I found this guide from Evolving Web on using plain language in communications to be insightful and nicely presented. The biggest takeaway for me was that plain language is inclusive – it’s actually an accessibility issue. This hadn’t occurred to me, even as someone who has always tried to promote and incorporate accessibility in anything digital that I have produced.
The guide is careful to note that this doesn’t mean dumbing it down. Making things too simplistic can actually obfuscate meaning. Randall Munroe’s Thing Explainer – wherein the author attempts to explain objects as complex as a Saturn V rocket, e.g., using only the 1,000 most common words in English – is an interesting exercise, but half the joy of reading it comes from already knowing what the things being described actually are.
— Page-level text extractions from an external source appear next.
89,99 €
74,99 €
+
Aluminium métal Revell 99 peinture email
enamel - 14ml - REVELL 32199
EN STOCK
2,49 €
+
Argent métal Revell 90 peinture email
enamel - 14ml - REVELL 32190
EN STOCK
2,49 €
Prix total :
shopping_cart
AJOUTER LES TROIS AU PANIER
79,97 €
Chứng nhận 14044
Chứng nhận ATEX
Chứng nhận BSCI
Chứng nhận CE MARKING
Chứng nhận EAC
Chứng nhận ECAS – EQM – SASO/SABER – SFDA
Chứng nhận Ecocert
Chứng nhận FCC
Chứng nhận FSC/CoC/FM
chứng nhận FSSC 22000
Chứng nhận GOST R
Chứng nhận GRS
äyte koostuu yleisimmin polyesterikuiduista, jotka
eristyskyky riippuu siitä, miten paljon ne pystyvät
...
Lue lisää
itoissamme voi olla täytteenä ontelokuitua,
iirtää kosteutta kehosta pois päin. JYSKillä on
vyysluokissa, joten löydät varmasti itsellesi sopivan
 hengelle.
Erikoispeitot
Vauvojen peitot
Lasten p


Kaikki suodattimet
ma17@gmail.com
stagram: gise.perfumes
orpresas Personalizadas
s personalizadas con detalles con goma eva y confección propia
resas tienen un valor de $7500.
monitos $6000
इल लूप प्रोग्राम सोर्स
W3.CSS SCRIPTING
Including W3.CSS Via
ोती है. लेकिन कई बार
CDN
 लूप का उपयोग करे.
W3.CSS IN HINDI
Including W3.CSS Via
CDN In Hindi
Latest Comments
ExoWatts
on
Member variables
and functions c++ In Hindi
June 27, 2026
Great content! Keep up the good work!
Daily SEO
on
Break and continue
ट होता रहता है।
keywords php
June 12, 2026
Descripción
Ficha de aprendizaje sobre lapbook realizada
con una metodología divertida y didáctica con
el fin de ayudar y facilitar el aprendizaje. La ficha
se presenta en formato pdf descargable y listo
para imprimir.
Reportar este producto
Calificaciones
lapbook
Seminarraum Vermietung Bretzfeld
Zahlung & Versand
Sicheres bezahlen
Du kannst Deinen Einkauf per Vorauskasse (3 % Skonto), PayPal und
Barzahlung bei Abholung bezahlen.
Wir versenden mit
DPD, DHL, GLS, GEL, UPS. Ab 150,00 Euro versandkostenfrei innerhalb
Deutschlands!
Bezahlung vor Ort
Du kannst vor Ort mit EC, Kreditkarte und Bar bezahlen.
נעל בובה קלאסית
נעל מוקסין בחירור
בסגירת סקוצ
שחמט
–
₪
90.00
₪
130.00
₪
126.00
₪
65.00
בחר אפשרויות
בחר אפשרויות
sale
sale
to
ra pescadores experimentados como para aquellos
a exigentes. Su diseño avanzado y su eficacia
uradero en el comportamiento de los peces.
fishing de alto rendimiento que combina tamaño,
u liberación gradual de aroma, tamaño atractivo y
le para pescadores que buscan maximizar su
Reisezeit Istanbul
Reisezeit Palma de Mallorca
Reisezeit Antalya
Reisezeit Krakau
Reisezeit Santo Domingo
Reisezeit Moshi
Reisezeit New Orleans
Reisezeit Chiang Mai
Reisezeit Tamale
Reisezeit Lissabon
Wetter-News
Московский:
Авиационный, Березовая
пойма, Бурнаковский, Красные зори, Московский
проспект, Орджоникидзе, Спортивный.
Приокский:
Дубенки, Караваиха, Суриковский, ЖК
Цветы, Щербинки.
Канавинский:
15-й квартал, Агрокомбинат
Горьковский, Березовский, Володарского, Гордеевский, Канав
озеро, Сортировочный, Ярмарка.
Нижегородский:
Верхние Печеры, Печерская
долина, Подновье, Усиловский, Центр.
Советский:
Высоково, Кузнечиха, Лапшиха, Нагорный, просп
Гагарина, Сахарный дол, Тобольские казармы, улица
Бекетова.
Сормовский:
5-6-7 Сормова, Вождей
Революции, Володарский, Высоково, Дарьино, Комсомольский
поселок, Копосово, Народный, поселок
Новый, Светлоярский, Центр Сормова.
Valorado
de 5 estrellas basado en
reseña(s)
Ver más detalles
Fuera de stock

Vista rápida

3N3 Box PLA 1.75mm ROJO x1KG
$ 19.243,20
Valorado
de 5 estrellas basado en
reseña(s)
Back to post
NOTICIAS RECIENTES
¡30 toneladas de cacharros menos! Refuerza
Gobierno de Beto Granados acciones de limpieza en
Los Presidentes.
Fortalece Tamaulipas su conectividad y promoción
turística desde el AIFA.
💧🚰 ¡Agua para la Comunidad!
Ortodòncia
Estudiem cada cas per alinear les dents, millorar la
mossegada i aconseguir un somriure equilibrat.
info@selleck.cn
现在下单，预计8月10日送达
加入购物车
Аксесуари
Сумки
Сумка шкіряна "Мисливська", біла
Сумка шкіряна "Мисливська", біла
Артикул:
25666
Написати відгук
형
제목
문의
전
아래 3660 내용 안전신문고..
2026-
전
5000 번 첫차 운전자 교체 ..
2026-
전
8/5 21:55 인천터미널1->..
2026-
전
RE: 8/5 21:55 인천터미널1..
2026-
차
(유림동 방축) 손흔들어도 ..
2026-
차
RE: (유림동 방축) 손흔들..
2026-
As an educational text, it fails to convey important distinctions, nuances and specifics.
Flowery or even convoluted prose may have its place in literary works, but even there it should be used as efficiently as possible to achieve its purpose. In a fiction writing class I recently took, the teacher stumped us when they asked if there was ever a reason not to use the most efficient way of expressing something. Have a grandiloquent character? Want to minutely describe every detail of the setting, or an action, a la Nicholson Baker? Fine, but you should still do it with the absolute minimum of words to convey that characterization or tone.
To get your message across, use the plainest language possible.